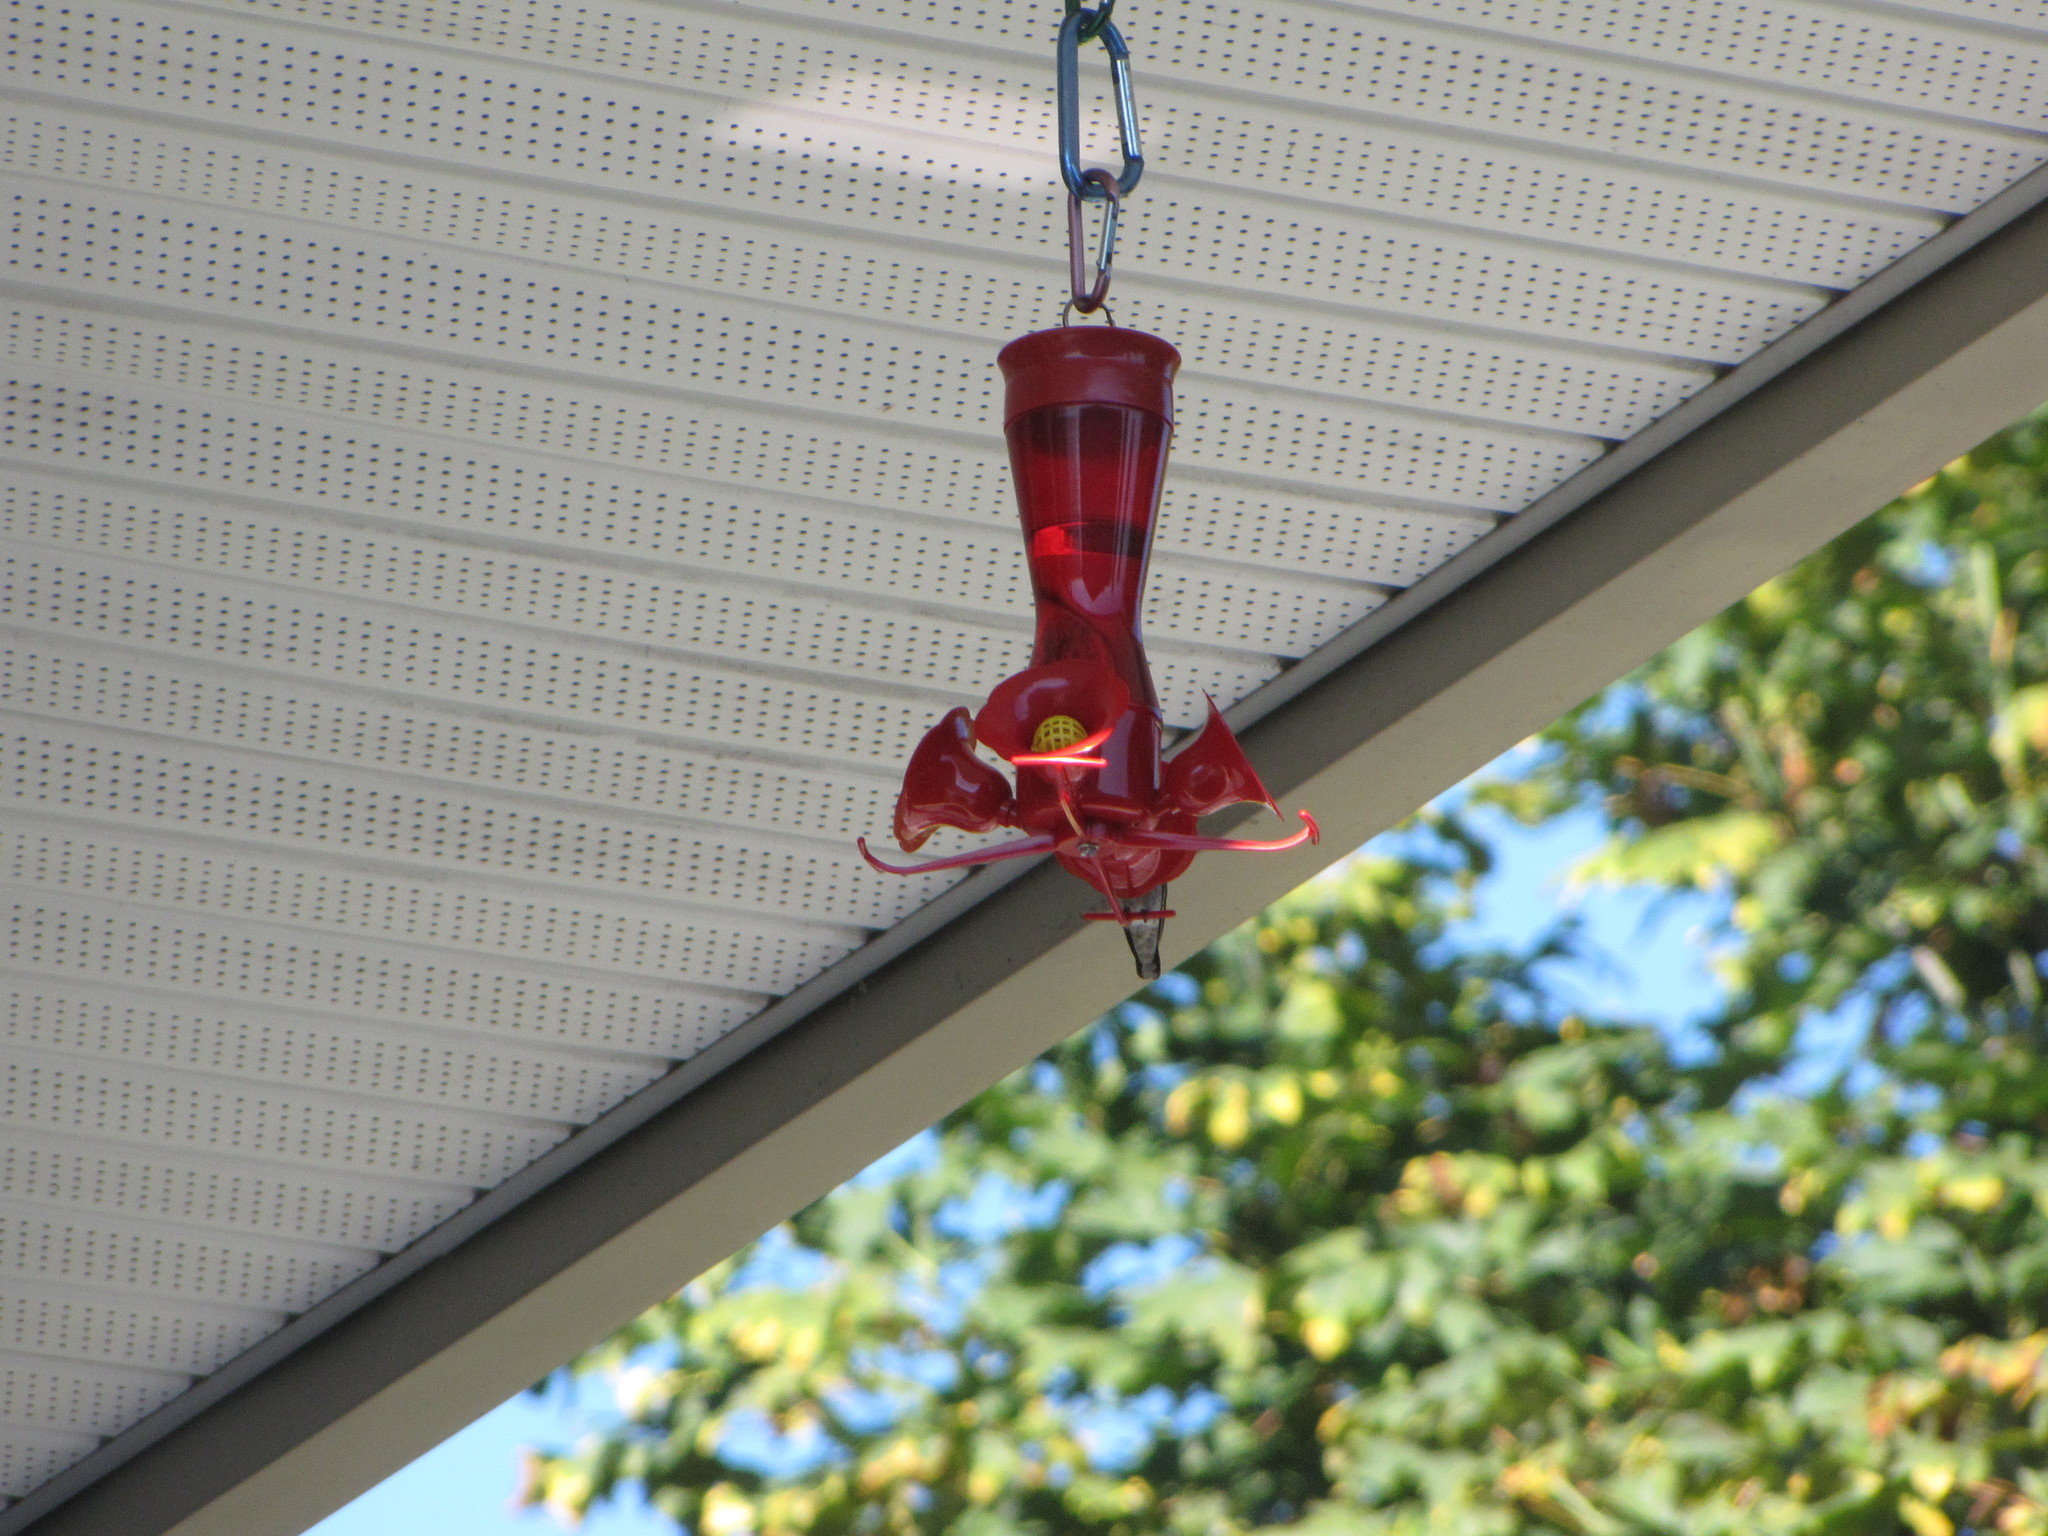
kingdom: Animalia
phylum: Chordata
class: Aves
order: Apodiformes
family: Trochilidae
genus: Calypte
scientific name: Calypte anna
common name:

What you should do: Could you rewrite every line of the records above as a numbered list, leaving out blank lines and the pictures?

Result of this task:
1. kingdom: Animalia
2. phylum: Chordata
3. class: Aves
4. order: Apodiformes
5. family: Trochilidae
6. genus: Calypte
7. scientific name: Calypte anna
8. common name:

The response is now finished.